■ **What the task asks**
Scan the lines below for the word "block". Copy each line you find it in.

Input for this task START

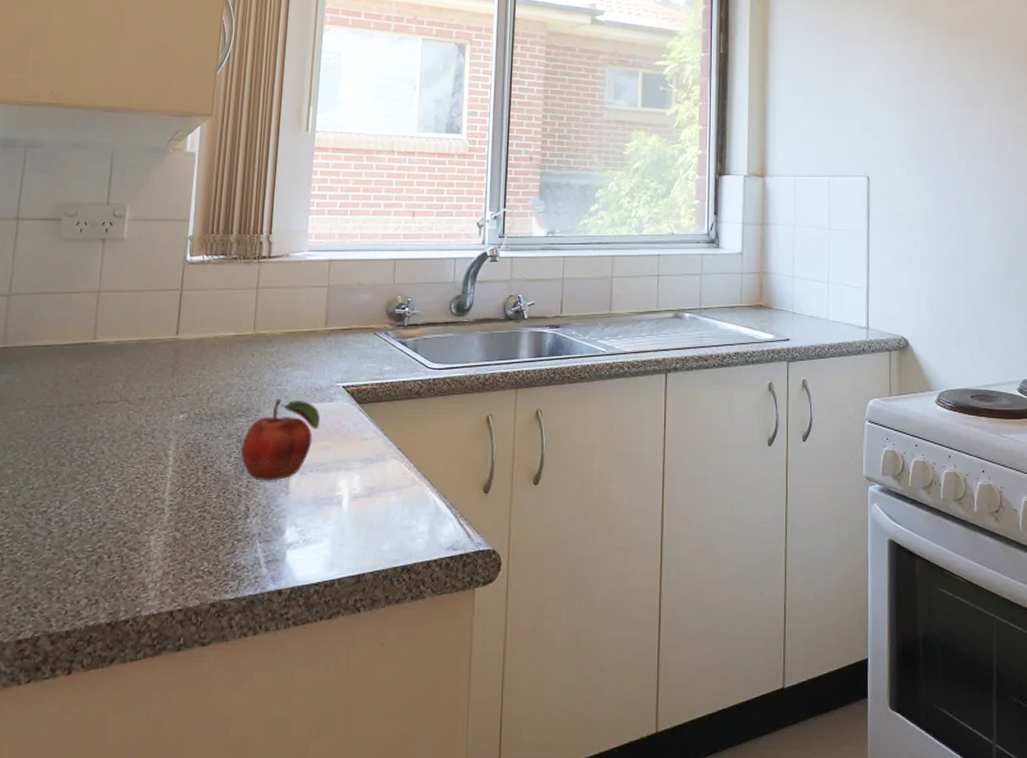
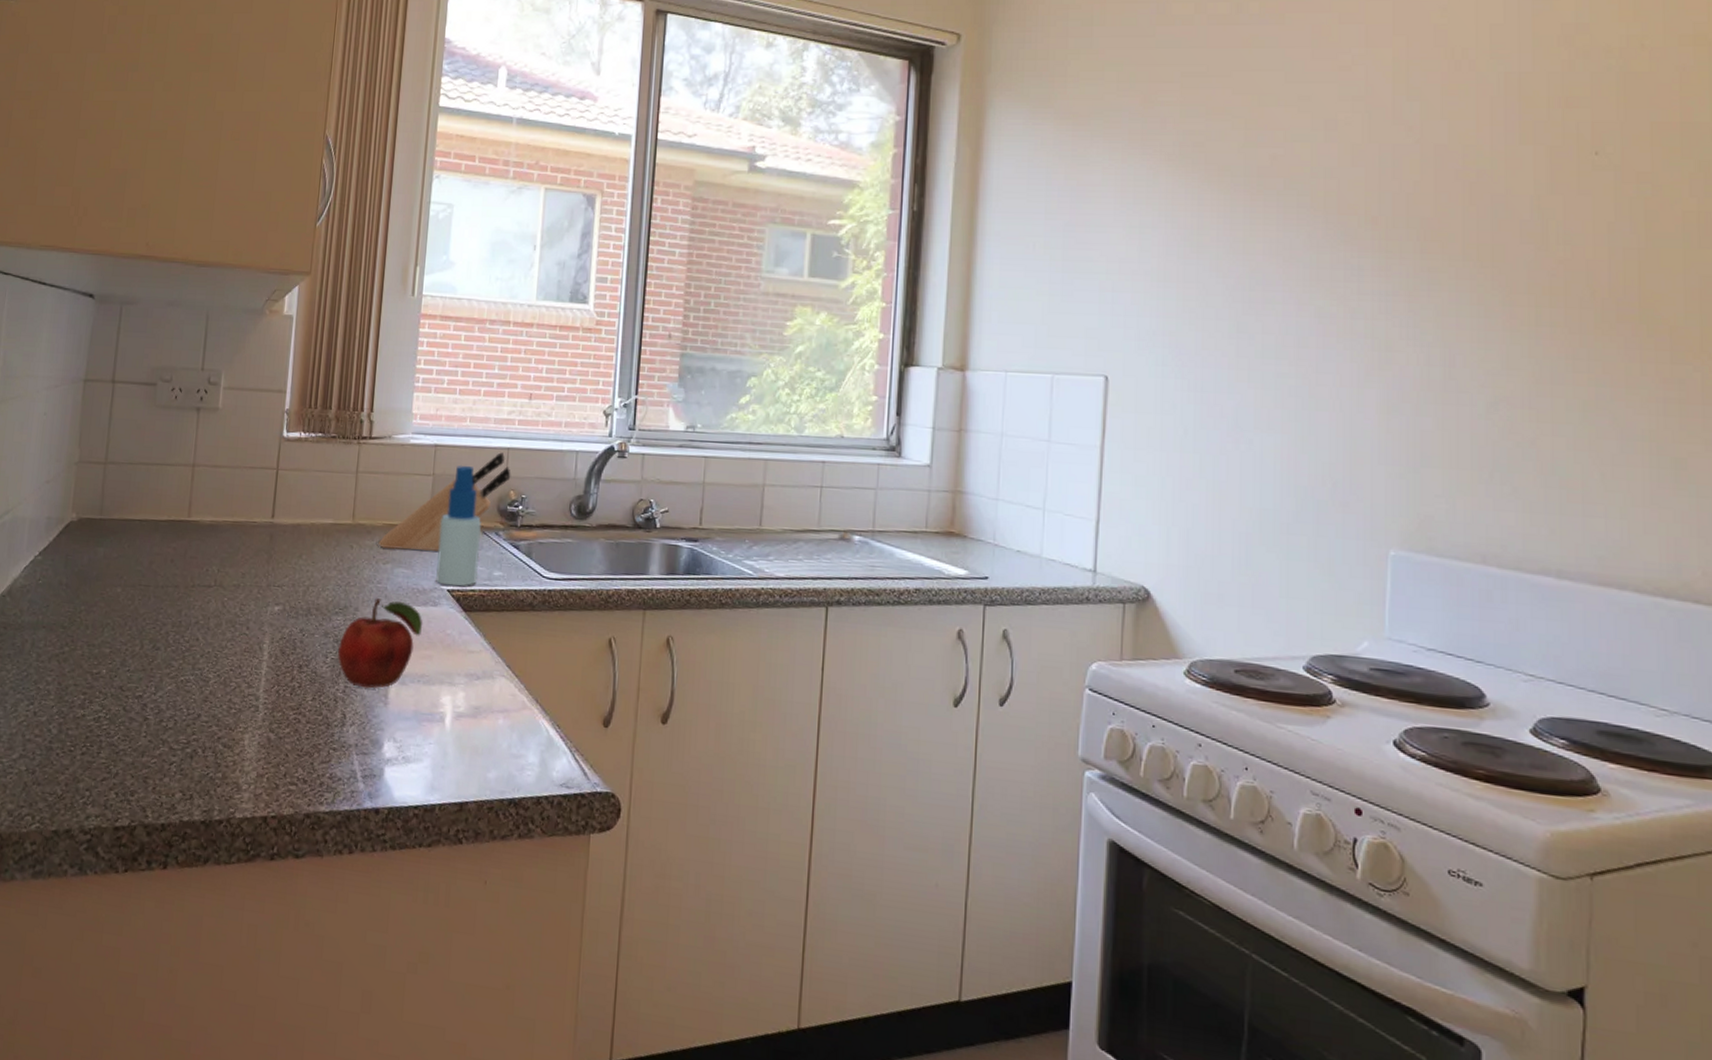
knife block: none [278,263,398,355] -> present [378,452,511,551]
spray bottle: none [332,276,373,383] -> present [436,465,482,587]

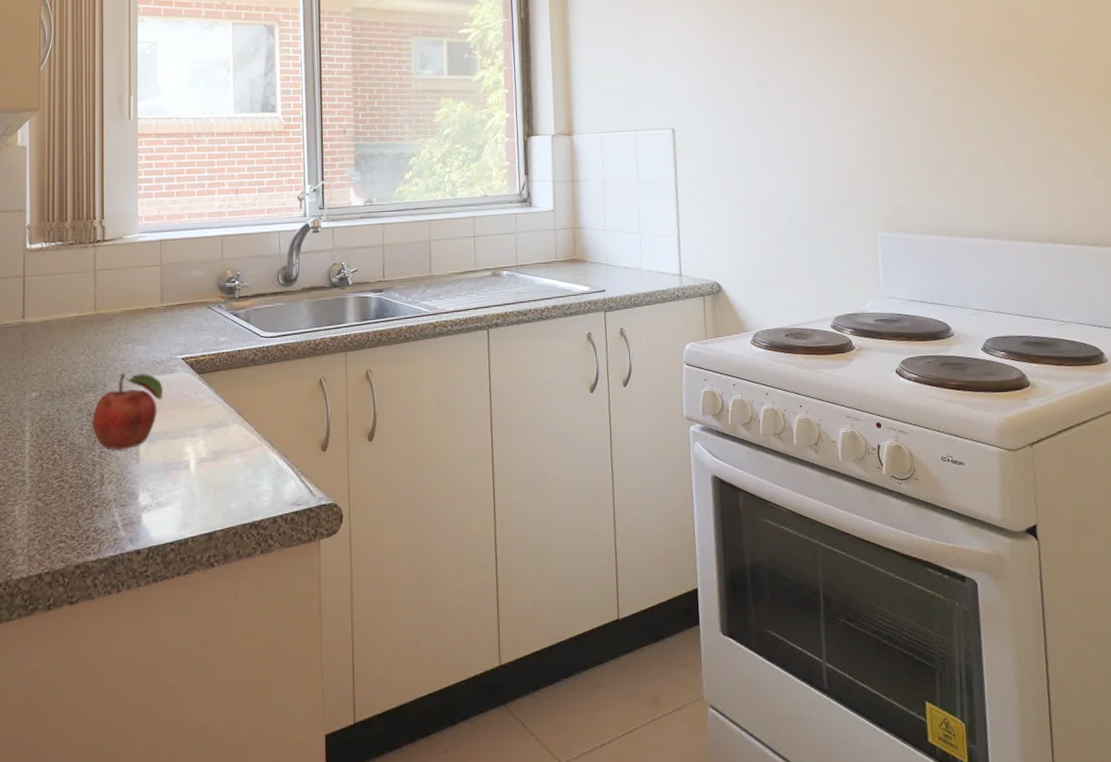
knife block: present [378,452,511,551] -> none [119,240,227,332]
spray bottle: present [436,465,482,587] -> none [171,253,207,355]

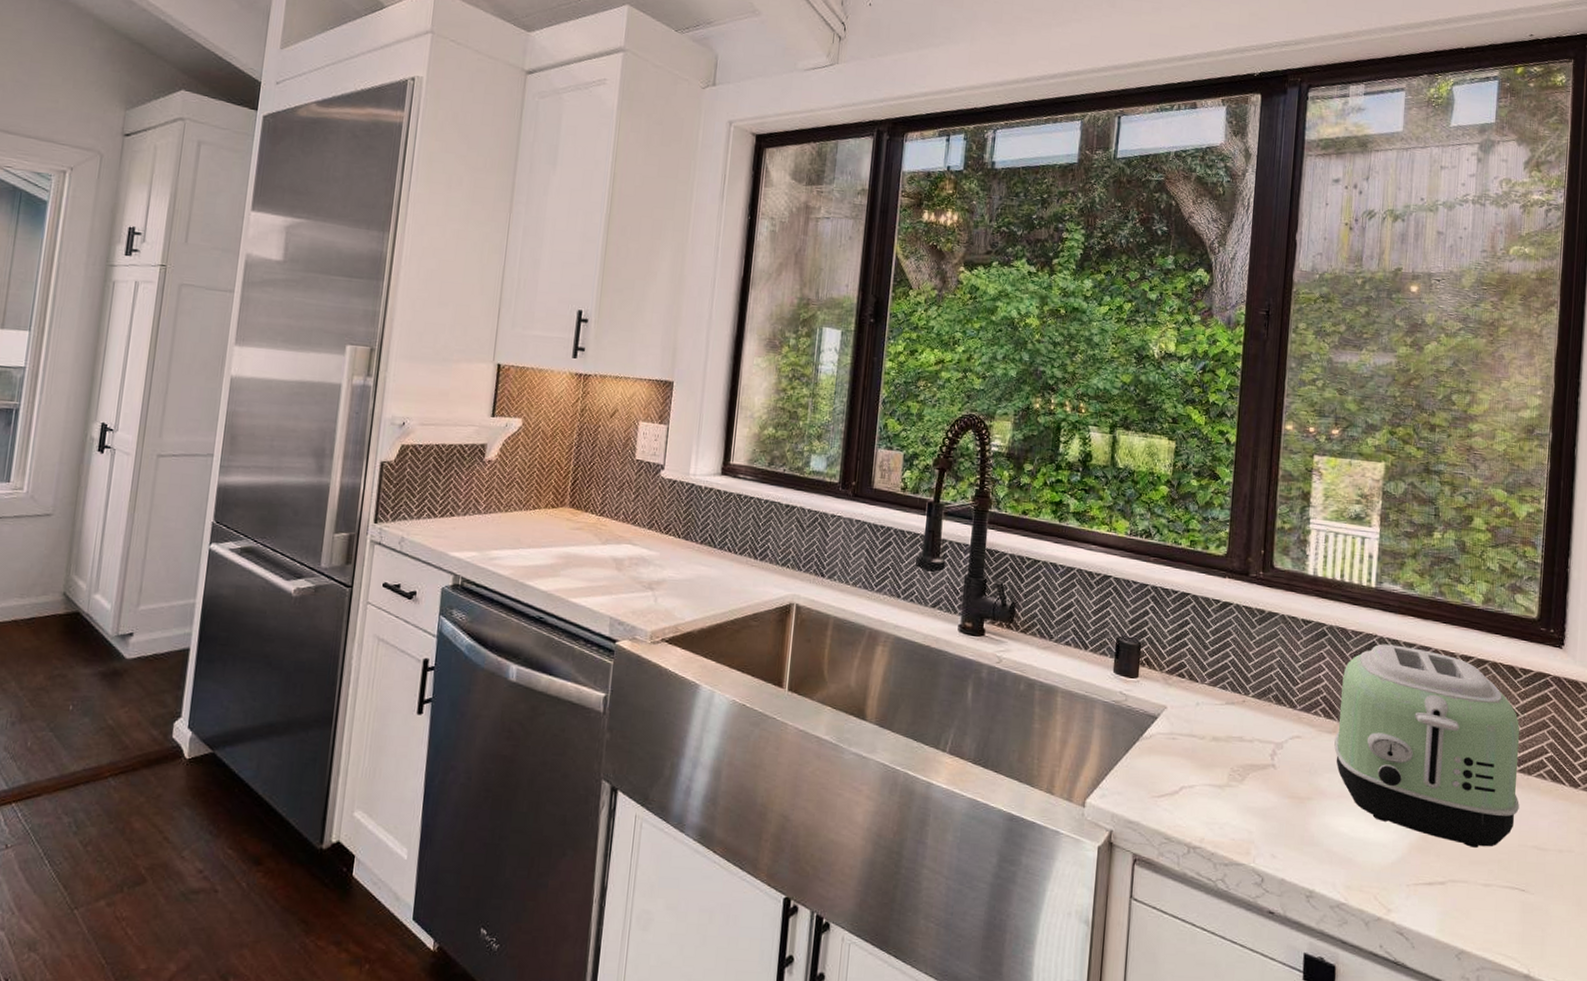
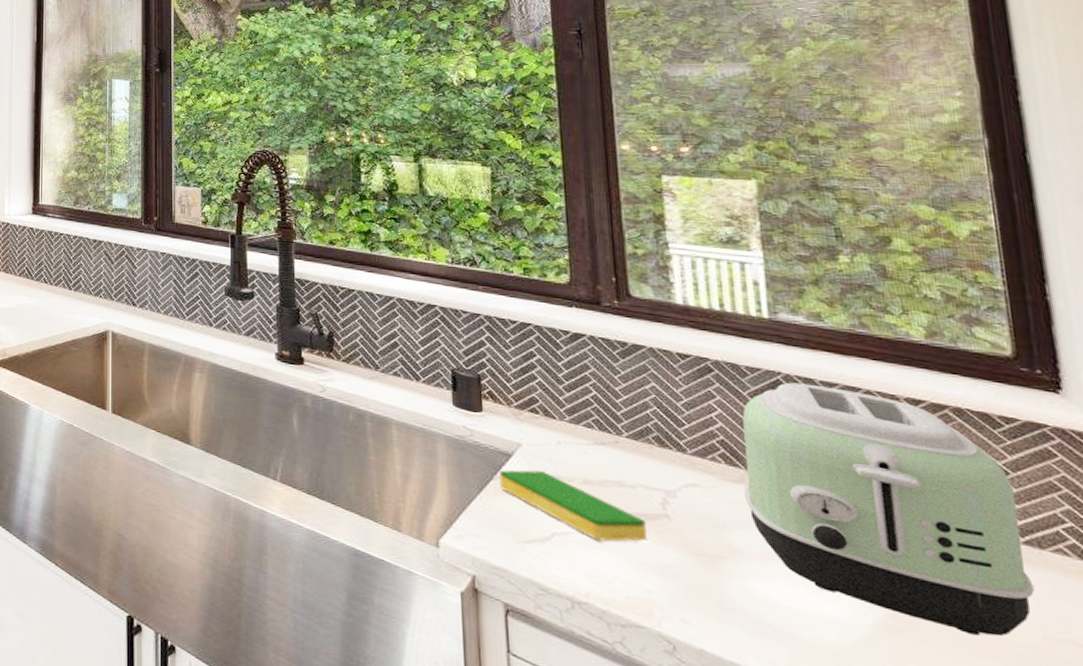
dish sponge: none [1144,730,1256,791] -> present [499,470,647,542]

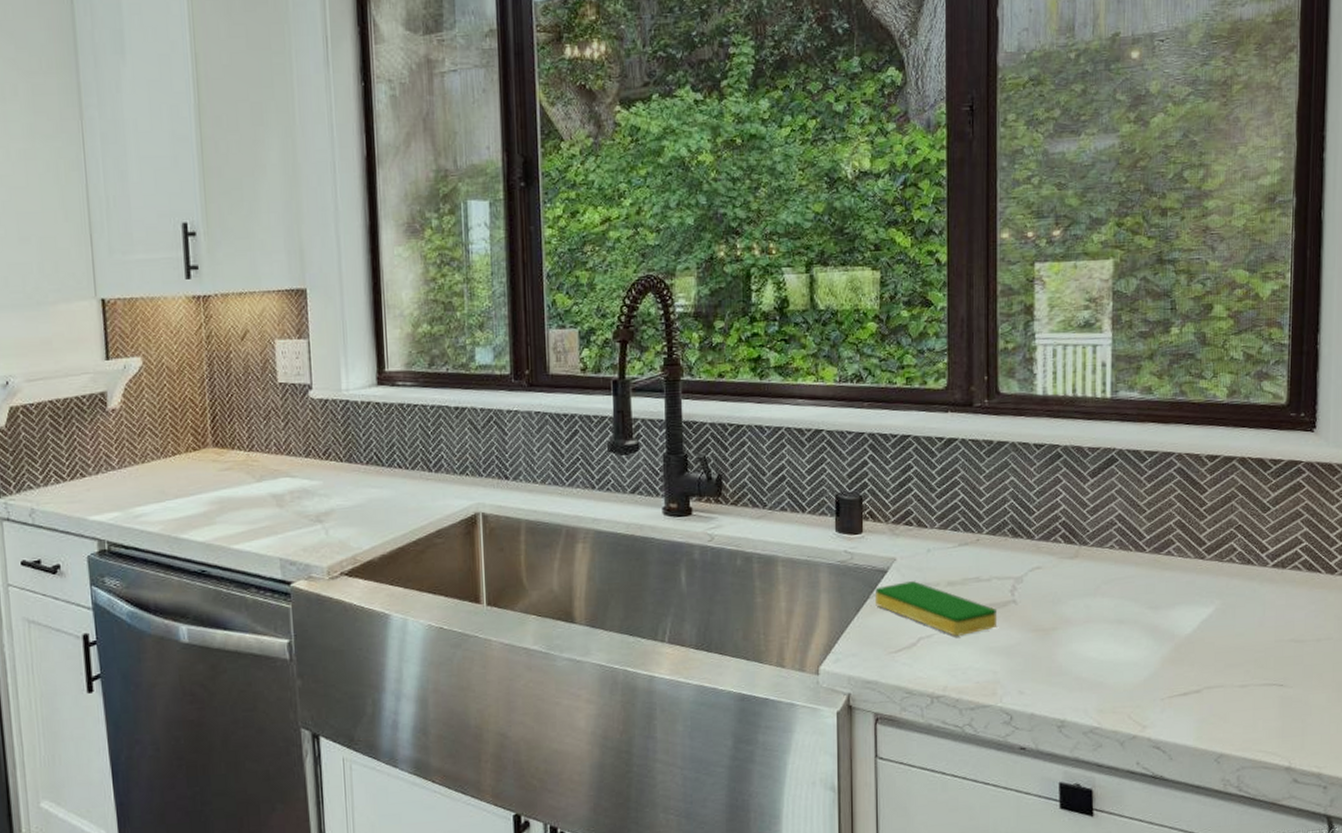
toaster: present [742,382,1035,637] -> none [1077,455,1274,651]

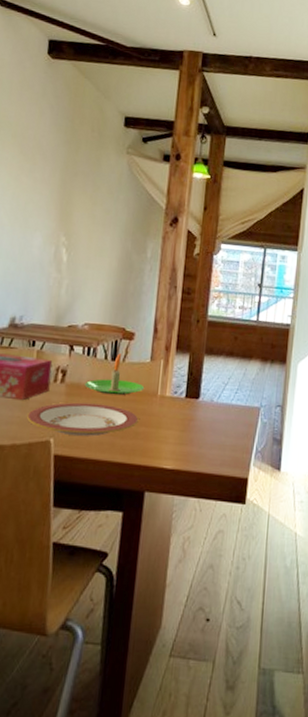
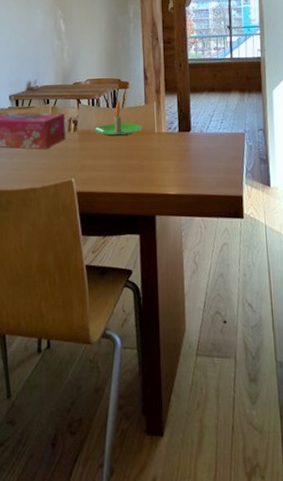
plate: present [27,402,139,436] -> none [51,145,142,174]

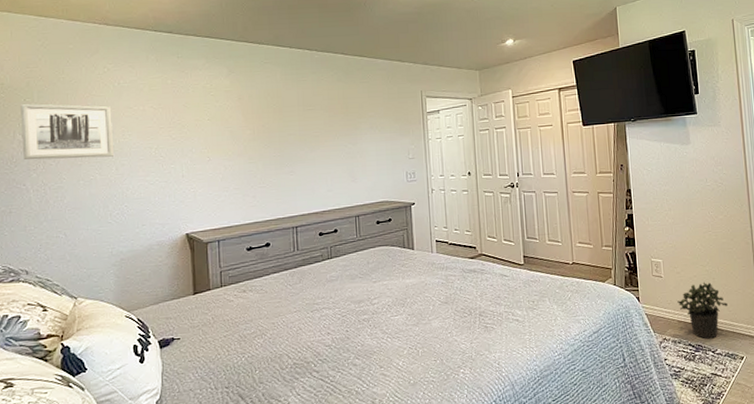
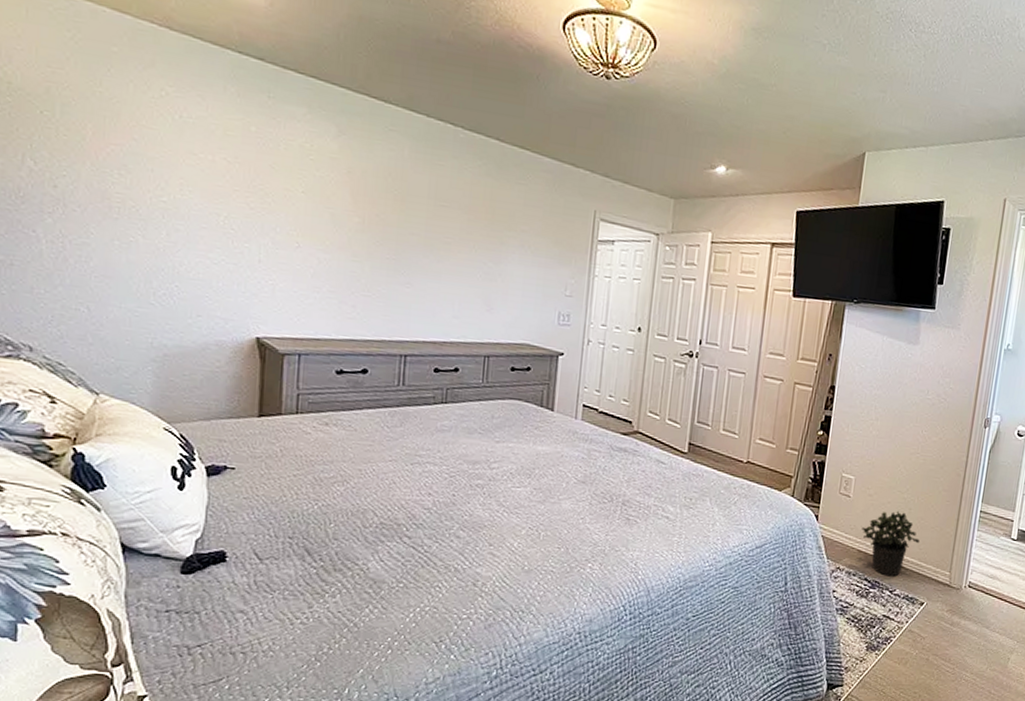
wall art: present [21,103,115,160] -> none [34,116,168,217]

Input for this task END

■ **Response for this exercise**
knife block: none [278,263,398,355] -> present [378,452,511,551]
knife block: present [378,452,511,551] -> none [119,240,227,332]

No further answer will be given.